When I arrive home, I am tired. So very tired. The enjoyment of the day begins to reap its momentary scars. Aches begin to spread into places where there were laughs. Tension arises where but hours before there was carefree movement. Dreams of further plans on other days wind down now and travel on past. My arrival back to my trusted duvet cover chimes with my favourite time of day; the liminal. The clouds are meandering their way into an infinite backdrop of indigo blue. Animals are scurrying back to their cosy warrens. The last rays of the evening’s light makes such a delicate and precious union with the landscape because they will shortly fade away. Is this such a radical way to move through the world; reaching delicately for its delights as they pass through your fingers, holding rare jewels of plentitude in the same place that loss travelled across your palms?
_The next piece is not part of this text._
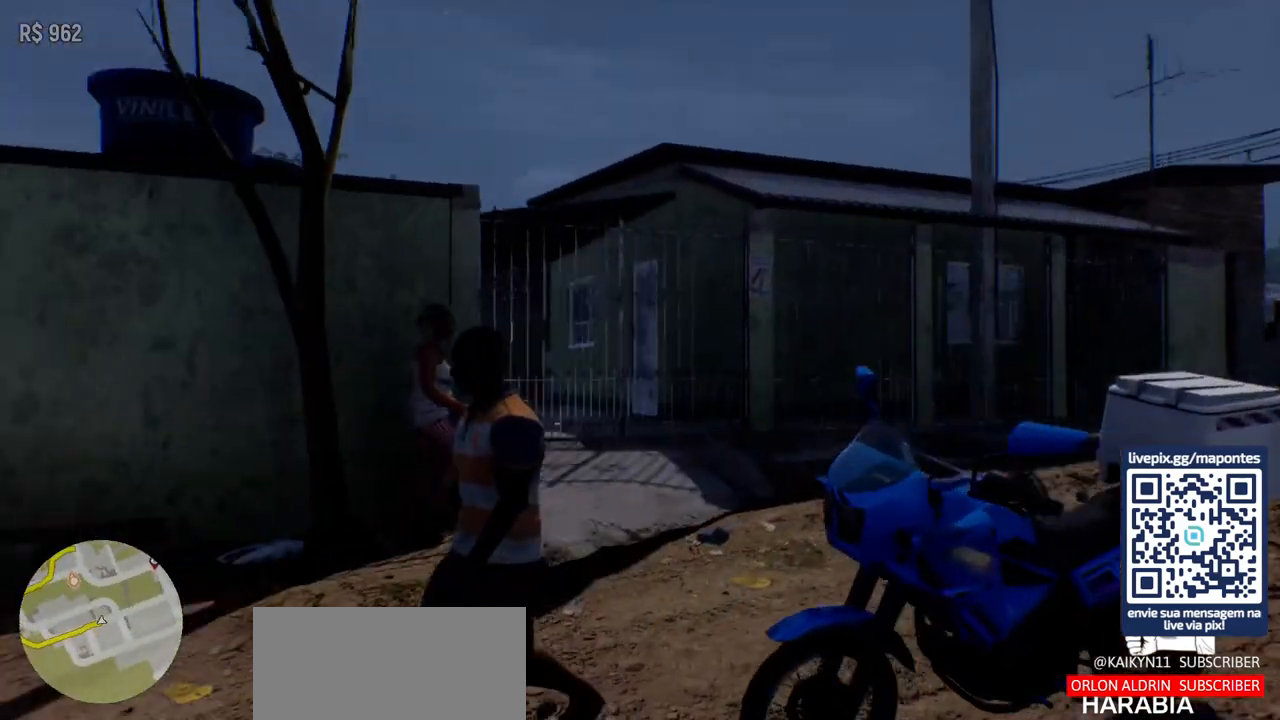
{"keys": ["a", "s"], "mouse": [], "events": []}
Is it so wrong, so strange, to live at the point where two worlds converge, mystically lapsing into one other,  gathering losses whilst occasionally knowing wholeness?

The furnace of memory

Memory comes to me
Scattered

Harassing distance
in the scraps of images 

With reeds as deep as grasses 
 And ravines so deep they burn, 

The furnace of memory 
Is a place that scolds 

and makes my heart quicken
Until a glimpse of life before

Comes in and before it pours
 It floods,

Taking me from here,
To a nowhere place above 

And yet  I cannot help but go there 

but
For a quick glimpse,

A quiet taste – 
A soft hint of what was. 

Love

I’ll meet you in the place where, 
the certainties bound in my heart 
Rest in the sanctuary of your wisdom,  
Holding onto light, like a lecturn.

I’ll find you there, gardening, 
and tending to the wound,
I thought grew from emptiness,
 but moves towards a source of love

That is forever and endless. I’ll keep walking, 
emptying what I’m carrying
Till I reach that point, in this existence.
Where we can be all we are,
Beyond this place, I’ll meet you there.